Zoosphaerium darthvaderi, also known as the Darth Vader giant pill millipede, is a species of giant pill millipede endemic to the island state of Madagascar. It is named after the Star Wars character Darth Vader. The millipede is restricted to the Ambohitantely Reserve and is considered an extremely endangered species.

== History and classification ==
The holotype and three immature male paratypes of Zoosphaerium darthvaderi were collected via pitfall traps in an area of disturbed transitional mossy forest at an elevation of 1450 m. The forested region is 24 km northeast of Ankazobe in Antananarivo Province, Madagascar, and the millipedes were collected in 1997 and subsequently accessioned into the entomology collections of the Field Museum of Natural History in Chicago. They were not fully examined and described until a team of entomologists from the Field Museum and Mount Holyoke College published the type description in 2010 along with the descriptions of four other species in the genus Zoosphaerium. They coined the specific epithet darthvaderi after Darth Vader, a character from the movie franchise Star Wars. The name was attributed to the millipede's anal shield, which has a "pronounced bell shape" that the researchers considered to strongly resemble Vader's helmet in the films.

Z. darthvaderi is of uncertain species-group placement within Zoosphaerium, having telopods that include features seen in differing species groups. The frontal telopods are very similar to those in the neptunus species group, but the rear telopods are much closer in structure to the coquerelianum species group. This raises questions about the monophyly of the described species groups and the need for more study of the genus. The species is considered an example of invertebrate island gigantism.

== Description ==
Z. darthvaderi is a mostly smooth and small pill millipede with rear tergites which are free from setae. The holotype male is 20.8 mm long and bears a 9.4 mm wide by 5.2 mm tall thoracic shield.
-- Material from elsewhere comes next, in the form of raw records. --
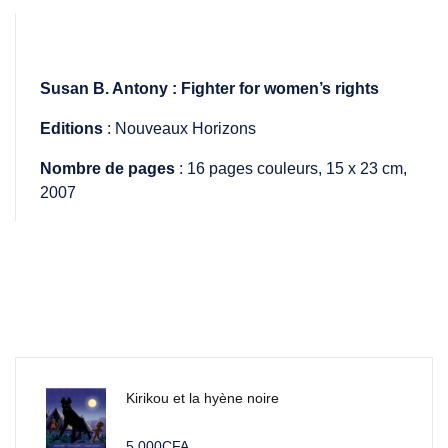
Susan B. Antony : Fighter for women’s rights
Editions
: Nouveaux Horizons
Nombre de pages
: 16 pages couleurs, 15 x 23 cm,
2007
Kirikou et la hyène noire
5.000
CFA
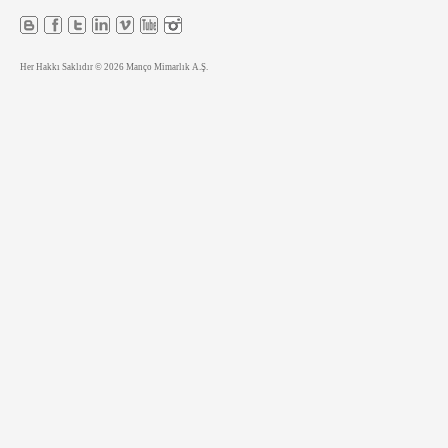
Her Hakkı Saklıdır © 2026 Manço Mimarlık A.Ş.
The overall coloration of the body is of brown tones, although the color may have been altered somewhat during the preservation process in alcohol. Both the head and collum are a dark leafy green, while the antennae and legs are a lighter jade green. The legs are notably yellow-tipped. The body is a greenish brown, grading onto ochre along the edges of the tergites. Males also have a bell-shaped anal shield, with five or six teeth, that is a darker solid brown than the body. The collum is mostly smooth, with only scattered hairs along the edges. On the head, the eyes are composed of between 65 and 70 ocelli, and the antennae are six-segmented. Antennomeres 1 through 3 have hardened teeth along the sides while antennomere 6 has an apical disc hosting 20 sensory cones.

Females of the species have not been found and described.

== Threats ==
The species is restricted to the Ambohitantely Reserve, an area of transitional forest in central Madagascar. Z. darthvaderi does not migrate, and is heavily threatened by rapid habitat loss through agriculture. Fragmented forest habitats, already endangered, are shrinking as a result of slash-and-burn agriculture and fire clearing for the creation of pasture land. The remaining forest fragments that are home to the millipede are separated by regions unfit for the species's adaptations, separating populations from one another. Consequently, the population of this millipede is likewise fragmented, and with no known individuals being bred in captivity the species's risk of extinction is extreme.